While cases can be made both for and against the Jason Bay trade, this post is mostly going to focus on how awful each of the three players have been during their respective contracts. First, here are each player’s contracts.
Initial Contract: 4 yr/$66 million deal signed in 2010, with year four (2014) being a vesting option, or requiring a $3 million buyout.
Remaining: $19+ million ($16 million next year, $3 million buyout, remaining salary this year).
Initial Contract: 3 yr/$27 million deal signed in 2011, with a team option for 2015, that could become a vesting option based on performance
Remaining: $21 million+ (two years at $9 million, $3 million in delayed bonus payments, remaining salary this year)
Initial Contract: 3 yr/$18 million deal signed in 2010
Remaining: $6+ million ($6 million next year, remaining salary this year)
While the Mets would upgrade in two areas after this deal, they’d be taking on an extra $8 million-and-change. The Mets are still a big-market team, but they have made shrewd moves in lieu of giving out big contracts in recent years. The Madoff scandal and subsequent settlement took a decent chunk of change out the Wilpons’ pockets.
One of the reasons the Mets went with Sandy Alderson as their GM was his track record of success with an extremely limited budget in San Diego. Their 2011 opening day payroll decreased by over $40 million in 2012, and Mets ownership sold $240 million in minority stakes to keep control of the franchise.
The Mets are stuck paying Jason Bay regardless. He’s not a nut-case like K-Rod and won’t give the Mets reason to put him on the restricted list.
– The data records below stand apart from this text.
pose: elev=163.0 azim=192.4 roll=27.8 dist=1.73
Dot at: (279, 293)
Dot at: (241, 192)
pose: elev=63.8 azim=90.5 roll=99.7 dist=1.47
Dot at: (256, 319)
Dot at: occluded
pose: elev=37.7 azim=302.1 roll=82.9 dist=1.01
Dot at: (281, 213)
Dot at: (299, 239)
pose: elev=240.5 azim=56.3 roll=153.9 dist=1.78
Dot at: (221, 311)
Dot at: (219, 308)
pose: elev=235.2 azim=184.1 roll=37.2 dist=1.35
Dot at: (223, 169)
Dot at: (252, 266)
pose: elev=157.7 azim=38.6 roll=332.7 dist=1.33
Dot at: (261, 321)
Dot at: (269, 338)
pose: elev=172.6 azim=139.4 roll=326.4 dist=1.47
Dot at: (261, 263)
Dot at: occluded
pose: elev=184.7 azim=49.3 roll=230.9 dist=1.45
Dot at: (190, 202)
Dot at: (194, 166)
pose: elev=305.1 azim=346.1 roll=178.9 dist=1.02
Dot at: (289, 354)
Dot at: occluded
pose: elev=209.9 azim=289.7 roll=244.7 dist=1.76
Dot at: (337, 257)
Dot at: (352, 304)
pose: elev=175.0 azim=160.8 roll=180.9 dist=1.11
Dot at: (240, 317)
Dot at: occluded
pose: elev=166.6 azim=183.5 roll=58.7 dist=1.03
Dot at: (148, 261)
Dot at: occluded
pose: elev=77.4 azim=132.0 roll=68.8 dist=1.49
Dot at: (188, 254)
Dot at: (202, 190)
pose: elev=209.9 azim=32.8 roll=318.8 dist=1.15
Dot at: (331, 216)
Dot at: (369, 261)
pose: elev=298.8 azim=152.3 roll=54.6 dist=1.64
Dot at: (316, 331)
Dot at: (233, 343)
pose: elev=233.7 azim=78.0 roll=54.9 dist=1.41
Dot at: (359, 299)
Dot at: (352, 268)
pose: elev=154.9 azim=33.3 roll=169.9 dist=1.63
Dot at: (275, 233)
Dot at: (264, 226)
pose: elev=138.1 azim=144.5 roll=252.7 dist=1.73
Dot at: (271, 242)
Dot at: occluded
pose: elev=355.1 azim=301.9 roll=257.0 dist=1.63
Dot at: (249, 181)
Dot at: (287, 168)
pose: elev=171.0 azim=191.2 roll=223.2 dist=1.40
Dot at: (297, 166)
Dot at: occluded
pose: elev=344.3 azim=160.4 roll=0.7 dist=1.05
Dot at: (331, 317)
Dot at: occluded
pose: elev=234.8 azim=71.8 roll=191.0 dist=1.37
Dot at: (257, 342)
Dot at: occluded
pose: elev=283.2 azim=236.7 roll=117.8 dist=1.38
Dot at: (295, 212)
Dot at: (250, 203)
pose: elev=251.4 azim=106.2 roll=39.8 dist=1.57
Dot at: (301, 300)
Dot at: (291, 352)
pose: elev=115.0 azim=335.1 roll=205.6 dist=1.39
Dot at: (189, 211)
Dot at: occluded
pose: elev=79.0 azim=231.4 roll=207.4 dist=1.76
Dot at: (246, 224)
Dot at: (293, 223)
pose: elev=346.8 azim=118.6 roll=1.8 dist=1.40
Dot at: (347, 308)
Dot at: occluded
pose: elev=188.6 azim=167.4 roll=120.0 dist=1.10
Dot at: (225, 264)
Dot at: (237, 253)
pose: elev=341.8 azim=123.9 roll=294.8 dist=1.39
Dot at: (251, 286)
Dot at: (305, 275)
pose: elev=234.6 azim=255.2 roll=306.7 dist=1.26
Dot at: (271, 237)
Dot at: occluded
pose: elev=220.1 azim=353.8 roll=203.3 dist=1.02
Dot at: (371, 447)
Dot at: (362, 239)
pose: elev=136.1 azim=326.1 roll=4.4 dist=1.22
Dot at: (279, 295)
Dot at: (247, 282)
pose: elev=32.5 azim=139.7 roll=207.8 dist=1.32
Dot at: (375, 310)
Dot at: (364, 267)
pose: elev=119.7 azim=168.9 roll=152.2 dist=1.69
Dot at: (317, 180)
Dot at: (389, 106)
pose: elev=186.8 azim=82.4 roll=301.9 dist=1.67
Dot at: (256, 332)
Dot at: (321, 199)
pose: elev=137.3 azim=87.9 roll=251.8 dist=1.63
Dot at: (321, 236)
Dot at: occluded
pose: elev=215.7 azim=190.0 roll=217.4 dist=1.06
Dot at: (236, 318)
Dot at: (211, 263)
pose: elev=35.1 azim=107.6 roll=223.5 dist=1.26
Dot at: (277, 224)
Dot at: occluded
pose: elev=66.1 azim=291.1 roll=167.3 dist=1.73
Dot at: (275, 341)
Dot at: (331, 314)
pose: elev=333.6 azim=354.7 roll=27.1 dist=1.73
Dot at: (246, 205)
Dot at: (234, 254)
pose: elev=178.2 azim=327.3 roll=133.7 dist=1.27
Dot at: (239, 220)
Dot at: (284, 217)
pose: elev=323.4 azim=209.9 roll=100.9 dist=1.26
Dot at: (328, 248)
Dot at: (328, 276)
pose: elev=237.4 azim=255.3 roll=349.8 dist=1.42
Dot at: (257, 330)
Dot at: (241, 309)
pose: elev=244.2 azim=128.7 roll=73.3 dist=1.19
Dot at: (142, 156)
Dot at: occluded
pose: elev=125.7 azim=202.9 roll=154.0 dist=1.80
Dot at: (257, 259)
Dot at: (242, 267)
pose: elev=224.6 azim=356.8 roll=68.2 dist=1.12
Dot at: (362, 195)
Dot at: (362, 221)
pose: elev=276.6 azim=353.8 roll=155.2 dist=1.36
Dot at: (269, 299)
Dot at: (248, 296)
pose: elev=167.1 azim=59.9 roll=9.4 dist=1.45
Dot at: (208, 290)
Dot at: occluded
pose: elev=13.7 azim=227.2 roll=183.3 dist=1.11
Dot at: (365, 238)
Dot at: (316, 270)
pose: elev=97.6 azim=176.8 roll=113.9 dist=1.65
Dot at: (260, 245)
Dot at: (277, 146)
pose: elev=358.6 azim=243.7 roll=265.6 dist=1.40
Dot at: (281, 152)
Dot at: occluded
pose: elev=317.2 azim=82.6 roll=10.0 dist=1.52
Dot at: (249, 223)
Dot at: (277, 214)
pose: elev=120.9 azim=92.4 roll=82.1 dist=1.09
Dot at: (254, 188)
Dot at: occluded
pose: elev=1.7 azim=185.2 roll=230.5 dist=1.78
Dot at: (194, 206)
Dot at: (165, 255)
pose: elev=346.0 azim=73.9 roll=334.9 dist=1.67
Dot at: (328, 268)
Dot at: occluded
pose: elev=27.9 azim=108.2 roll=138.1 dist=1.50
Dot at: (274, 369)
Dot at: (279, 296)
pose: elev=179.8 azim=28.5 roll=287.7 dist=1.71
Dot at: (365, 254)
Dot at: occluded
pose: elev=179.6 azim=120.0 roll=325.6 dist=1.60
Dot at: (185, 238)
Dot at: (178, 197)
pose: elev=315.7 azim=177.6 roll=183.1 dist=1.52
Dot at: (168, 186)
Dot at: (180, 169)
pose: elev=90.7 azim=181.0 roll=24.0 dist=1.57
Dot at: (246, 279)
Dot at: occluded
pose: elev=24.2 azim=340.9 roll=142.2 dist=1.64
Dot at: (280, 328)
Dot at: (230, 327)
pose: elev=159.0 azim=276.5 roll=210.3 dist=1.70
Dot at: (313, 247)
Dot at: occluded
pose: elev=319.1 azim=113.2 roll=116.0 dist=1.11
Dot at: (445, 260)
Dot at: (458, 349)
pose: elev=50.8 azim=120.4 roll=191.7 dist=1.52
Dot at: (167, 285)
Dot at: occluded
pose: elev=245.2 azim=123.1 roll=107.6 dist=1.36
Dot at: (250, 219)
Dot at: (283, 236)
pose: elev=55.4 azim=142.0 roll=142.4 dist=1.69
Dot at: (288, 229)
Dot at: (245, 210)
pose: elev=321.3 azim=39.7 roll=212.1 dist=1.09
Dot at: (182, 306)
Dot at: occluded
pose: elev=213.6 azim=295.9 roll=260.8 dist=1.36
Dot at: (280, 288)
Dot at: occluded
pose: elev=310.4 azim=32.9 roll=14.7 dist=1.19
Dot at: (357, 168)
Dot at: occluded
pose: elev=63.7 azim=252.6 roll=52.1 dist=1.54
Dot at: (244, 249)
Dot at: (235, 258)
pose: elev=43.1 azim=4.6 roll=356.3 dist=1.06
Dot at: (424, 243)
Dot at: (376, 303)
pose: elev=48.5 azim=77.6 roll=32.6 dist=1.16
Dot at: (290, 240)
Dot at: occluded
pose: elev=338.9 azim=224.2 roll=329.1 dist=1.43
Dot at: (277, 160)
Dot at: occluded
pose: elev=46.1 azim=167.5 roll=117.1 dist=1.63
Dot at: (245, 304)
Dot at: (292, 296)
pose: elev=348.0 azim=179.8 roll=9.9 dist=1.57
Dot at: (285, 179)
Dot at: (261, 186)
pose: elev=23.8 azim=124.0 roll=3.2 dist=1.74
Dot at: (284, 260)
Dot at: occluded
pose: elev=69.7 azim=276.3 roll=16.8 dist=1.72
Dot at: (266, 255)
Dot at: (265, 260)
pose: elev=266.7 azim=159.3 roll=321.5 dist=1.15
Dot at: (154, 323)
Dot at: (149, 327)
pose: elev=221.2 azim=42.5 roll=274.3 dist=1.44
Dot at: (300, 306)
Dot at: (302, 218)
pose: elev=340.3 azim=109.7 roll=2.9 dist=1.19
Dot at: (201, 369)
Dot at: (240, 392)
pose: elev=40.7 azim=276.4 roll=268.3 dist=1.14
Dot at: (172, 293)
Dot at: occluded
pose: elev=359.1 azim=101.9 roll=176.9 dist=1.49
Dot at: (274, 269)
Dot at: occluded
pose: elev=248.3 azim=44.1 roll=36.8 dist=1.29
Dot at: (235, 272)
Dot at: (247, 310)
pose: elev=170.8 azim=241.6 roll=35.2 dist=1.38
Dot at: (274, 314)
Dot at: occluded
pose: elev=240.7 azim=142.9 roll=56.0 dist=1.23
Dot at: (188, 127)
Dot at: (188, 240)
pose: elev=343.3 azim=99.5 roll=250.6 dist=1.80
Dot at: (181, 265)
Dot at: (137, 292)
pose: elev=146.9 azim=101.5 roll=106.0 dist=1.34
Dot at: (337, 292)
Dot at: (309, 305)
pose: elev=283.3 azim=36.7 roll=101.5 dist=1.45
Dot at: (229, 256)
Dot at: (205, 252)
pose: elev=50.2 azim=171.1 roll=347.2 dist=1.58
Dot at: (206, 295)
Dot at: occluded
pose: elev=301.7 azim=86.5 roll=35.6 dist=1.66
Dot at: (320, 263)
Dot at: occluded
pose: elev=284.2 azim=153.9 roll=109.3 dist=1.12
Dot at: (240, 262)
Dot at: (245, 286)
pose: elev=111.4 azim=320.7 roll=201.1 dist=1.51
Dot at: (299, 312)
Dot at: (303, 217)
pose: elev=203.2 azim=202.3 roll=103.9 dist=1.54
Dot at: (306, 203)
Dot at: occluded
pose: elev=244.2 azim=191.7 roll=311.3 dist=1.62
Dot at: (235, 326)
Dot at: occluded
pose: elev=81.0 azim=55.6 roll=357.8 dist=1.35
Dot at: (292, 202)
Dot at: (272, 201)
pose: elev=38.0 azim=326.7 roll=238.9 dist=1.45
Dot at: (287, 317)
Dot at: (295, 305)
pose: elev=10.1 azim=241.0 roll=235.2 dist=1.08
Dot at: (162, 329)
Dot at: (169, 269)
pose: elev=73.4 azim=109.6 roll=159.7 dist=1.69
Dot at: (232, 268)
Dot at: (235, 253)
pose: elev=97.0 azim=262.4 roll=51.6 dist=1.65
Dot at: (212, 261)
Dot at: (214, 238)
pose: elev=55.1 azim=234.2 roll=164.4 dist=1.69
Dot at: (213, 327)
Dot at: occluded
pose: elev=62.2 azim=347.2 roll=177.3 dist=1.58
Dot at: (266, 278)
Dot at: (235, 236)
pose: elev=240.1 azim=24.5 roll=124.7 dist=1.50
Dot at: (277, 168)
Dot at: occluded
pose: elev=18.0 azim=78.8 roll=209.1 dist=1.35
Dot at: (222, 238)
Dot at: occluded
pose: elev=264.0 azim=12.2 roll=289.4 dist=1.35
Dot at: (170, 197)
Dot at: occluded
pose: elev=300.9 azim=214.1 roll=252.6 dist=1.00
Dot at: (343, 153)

He’s a professional player in the midst of an incredible struggle, taking his demotion to bench warmer with grace. But what kind of production would the Mets rather be paying? All three are ridiculously overpaid for what they actually do.
They could continue paying Jason Bay nearly $300,000 for every hit he gets, or pay John Buck $116,883 for every hit he gets and Heath Bell $201,492 for every out he records. The Mets could decide to continue to pay Bay $26,336 for every strike he takes or swings at, or pay Buck $9,202 for his similar services, while paying Bell $87,947 for every ball he throws.
Either way, they’re stuck paying outrageous money for abysmal performances.